WHAT THIS TASK INVOLVES -
Please print every record below exactly as written, leaving out the pictures.

RECORDS FOR THE EXERCISE -
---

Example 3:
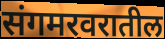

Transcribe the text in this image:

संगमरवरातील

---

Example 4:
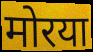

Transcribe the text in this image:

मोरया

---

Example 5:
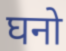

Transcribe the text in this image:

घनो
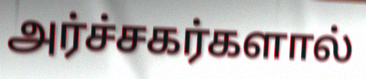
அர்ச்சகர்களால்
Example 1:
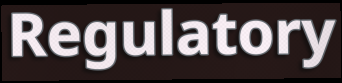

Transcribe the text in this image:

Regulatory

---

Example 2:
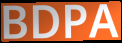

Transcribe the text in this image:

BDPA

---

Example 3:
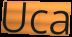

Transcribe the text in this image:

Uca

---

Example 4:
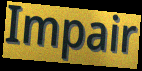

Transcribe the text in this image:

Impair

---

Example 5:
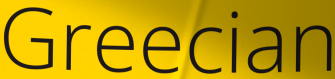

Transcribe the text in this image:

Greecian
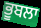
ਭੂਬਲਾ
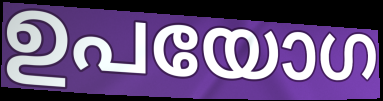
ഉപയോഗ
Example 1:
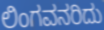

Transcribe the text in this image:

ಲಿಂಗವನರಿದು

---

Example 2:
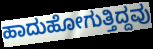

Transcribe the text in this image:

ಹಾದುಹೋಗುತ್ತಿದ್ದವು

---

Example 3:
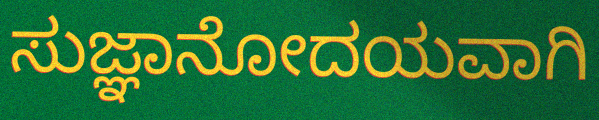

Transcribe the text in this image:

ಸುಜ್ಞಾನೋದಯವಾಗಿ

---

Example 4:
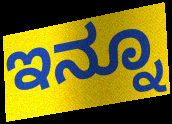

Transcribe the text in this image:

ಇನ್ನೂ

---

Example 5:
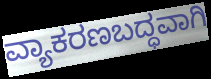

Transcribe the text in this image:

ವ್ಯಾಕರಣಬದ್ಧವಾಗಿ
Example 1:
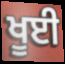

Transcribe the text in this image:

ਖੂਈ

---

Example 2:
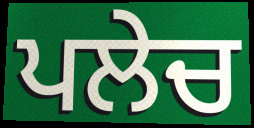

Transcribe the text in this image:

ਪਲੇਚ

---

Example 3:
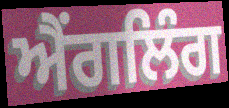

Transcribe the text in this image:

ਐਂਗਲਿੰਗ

WRITTEN ANSWER -
---

Example 3:

Transcribe the text in this image:

संगमरवरातील

---

Example 4:

Transcribe the text in this image:

मोरया

---

Example 5:

Transcribe the text in this image:

घनो
அர்ச்சகர்களால்
Example 1:

Transcribe the text in this image:

Regulatory

---

Example 2:

Transcribe the text in this image:

BDPA

---

Example 3:

Transcribe the text in this image:

Uca

---

Example 4:

Transcribe the text in this image:

Impair

---

Example 5:

Transcribe the text in this image:

Greecian
ਭੂਬਲਾ
ഉപയോഗ
Example 1:

Transcribe the text in this image:

ಲಿಂಗವನರಿದು

---

Example 2:

Transcribe the text in this image:

ಹಾದುಹೋಗುತ್ತಿದ್ದವು

---

Example 3:

Transcribe the text in this image:

ಸುಜ್ಞಾನೋದಯವಾಗಿ

---

Example 4:

Transcribe the text in this image:

ಇನ್ನೂ

---

Example 5:

Transcribe the text in this image:

ವ್ಯಾಕರಣಬದ್ಧವಾಗಿ
Example 1:

Transcribe the text in this image:

ਖੂਈ

---

Example 2:

Transcribe the text in this image:

ਪਲੇਚ

---

Example 3:

Transcribe the text in this image:

ਐਂਗਲਿੰਗ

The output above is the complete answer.